- **What to do**:
Render every line of the listing below as a Markdown table with the columns Row and Line, numbering the rows in order and leaving out blank lines.

## Begin Data lines

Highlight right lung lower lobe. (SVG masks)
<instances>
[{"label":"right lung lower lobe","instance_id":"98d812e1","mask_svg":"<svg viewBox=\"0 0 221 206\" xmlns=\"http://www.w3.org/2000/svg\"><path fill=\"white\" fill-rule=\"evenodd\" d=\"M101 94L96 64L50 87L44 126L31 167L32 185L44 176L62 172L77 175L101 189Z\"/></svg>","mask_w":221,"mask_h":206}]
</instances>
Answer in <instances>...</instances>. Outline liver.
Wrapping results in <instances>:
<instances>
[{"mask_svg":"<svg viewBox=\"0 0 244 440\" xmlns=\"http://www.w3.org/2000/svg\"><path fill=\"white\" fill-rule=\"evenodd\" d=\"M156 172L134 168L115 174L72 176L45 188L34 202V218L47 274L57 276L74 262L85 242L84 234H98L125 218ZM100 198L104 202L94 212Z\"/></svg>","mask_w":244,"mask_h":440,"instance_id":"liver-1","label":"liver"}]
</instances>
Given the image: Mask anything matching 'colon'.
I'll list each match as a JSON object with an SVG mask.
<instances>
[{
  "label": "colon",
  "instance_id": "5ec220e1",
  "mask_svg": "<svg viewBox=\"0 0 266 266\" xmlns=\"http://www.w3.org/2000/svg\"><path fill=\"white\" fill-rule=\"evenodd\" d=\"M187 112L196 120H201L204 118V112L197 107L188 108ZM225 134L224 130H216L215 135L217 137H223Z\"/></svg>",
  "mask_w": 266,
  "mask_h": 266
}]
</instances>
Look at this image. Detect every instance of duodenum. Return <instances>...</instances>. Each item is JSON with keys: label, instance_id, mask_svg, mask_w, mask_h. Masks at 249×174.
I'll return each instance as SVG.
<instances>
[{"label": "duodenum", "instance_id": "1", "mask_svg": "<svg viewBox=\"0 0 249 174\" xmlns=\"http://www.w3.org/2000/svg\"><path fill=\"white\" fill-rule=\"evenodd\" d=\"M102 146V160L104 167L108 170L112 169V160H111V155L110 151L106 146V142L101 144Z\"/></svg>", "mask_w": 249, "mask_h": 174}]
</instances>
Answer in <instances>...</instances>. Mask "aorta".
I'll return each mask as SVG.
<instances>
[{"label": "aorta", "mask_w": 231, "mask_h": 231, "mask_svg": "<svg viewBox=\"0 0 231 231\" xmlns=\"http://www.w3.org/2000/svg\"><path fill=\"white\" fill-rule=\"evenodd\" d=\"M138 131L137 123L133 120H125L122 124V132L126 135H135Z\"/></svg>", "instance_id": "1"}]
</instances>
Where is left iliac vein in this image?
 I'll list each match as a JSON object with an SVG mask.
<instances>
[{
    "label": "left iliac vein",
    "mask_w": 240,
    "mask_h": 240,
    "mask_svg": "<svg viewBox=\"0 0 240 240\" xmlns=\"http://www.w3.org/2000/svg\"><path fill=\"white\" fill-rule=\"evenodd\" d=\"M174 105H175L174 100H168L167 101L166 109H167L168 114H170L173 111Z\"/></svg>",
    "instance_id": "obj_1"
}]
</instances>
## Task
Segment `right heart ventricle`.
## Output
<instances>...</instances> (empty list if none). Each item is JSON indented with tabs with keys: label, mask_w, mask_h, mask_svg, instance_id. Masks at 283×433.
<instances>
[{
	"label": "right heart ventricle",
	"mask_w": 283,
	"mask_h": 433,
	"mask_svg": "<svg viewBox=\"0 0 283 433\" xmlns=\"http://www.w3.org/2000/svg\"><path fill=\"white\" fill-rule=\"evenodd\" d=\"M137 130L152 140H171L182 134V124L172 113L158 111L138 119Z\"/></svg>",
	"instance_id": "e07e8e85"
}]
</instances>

## End Data lines

- **Full output**:
| Row | Line |
|---|---|
| 1 | Highlight right lung lower lobe. (SVG masks) |
| 2 | <instances> |
| 3 | [{"label":"right lung lower lobe","instance_id":"98d812e1","mask_svg":"<svg viewBox=\"0 0 221 206\" xmlns=\"http://www.w3.org/2000/svg\"><path fill=\"white\" fill-rule=\"evenodd\" d=\"M101 94L96 64L50 87L44 126L31 167L32 185L44 176L62 172L77 175L101 189Z\"/></svg>","mask_w":221,"mask_h":206}] |
| 4 | </instances> |
| 5 | Answer in <instances>...</instances>. Outline liver. |
| 6 | Wrapping results in <instances>: |
| 7 | <instances> |
| 8 | [{"mask_svg":"<svg viewBox=\"0 0 244 440\" xmlns=\"http://www.w3.org/2000/svg\"><path fill=\"white\" fill-rule=\"evenodd\" d=\"M156 172L134 168L115 174L72 176L45 188L34 202V218L47 274L57 276L74 262L85 242L84 234H98L125 218ZM100 198L104 202L94 212Z\"/></svg>","mask_w":244,"mask_h":440,"instance_id":"liver-1","label":"liver"}] |
| 9 | </instances> |
| 10 | Given the image: Mask anything matching 'colon'. |
| 11 | I'll list each match as a JSON object with an SVG mask. |
| 12 | <instances> |
| 13 | [{ |
| 14 |   "label": "colon", |
| 15 |   "instance_id": "5ec220e1", |
| 16 |   "mask_svg": "<svg viewBox=\"0 0 266 266\" xmlns=\"http://www.w3.org/2000/svg\"><path fill=\"white\" fill-rule=\"evenodd\" d=\"M187 112L196 120H201L204 118V112L197 107L188 108ZM225 134L224 130H216L215 135L217 137H223Z\"/></svg>", |
| 17 |   "mask_w": 266, |
| 18 |   "mask_h": 266 |
| 19 | }] |
| 20 | </instances> |
| 21 | Look at this image. Detect every instance of duodenum. Return <instances>...</instances>. Each item is JSON with keys: label, instance_id, mask_svg, mask_w, mask_h. Masks at 249×174. |
| 22 | I'll return each instance as SVG. |
| 23 | <instances> |
| 24 | [{"label": "duodenum", "instance_id": "1", "mask_svg": "<svg viewBox=\"0 0 249 174\" xmlns=\"http://www.w3.org/2000/svg\"><path fill=\"white\" fill-rule=\"evenodd\" d=\"M102 146V160L104 167L108 170L112 169V160H111V155L110 151L106 146V142L101 144Z\"/></svg>", "mask_w": 249, "mask_h": 174}] |
| 25 | </instances> |
| 26 | Answer in <instances>...</instances>. Mask "aorta". |
| 27 | I'll return each mask as SVG. |
| 28 | <instances> |
| 29 | [{"label": "aorta", "mask_w": 231, "mask_h": 231, "mask_svg": "<svg viewBox=\"0 0 231 231\" xmlns=\"http://www.w3.org/2000/svg\"><path fill=\"white\" fill-rule=\"evenodd\" d=\"M138 131L137 123L133 120H125L122 124V132L126 135H135Z\"/></svg>", "instance_id": "1"}] |
| 30 | </instances> |
| 31 | Where is left iliac vein in this image? |
| 32 |  I'll list each match as a JSON object with an SVG mask. |
| 33 | <instances> |
| 34 | [{ |
| 35 |     "label": "left iliac vein", |
| 36 |     "mask_w": 240, |
| 37 |     "mask_h": 240, |
| 38 |     "mask_svg": "<svg viewBox=\"0 0 240 240\" xmlns=\"http://www.w3.org/2000/svg\"><path fill=\"white\" fill-rule=\"evenodd\" d=\"M174 105H175L174 100H168L167 101L166 109H167L168 114H170L173 111Z\"/></svg>", |
| 39 |     "instance_id": "obj_1" |
| 40 | }] |
| 41 | </instances> |
| 42 | ## Task |
| 43 | Segment `right heart ventricle`. |
| 44 | ## Output |
| 45 | <instances>...</instances> (empty list if none). Each item is JSON indented with tabs with keys: label, mask_w, mask_h, mask_svg, instance_id. Masks at 283×433. |
| 46 | <instances> |
| 47 | [{ |
| 48 | 	"label": "right heart ventricle", |
| 49 | 	"mask_w": 283, |
| 50 | 	"mask_h": 433, |
| 51 | 	"mask_svg": "<svg viewBox=\"0 0 283 433\" xmlns=\"http://www.w3.org/2000/svg\"><path fill=\"white\" fill-rule=\"evenodd\" d=\"M137 130L152 140H171L182 134V124L172 113L158 111L138 119Z\"/></svg>", |
| 52 | 	"instance_id": "e07e8e85" |
| 53 | }] |
| 54 | </instances> |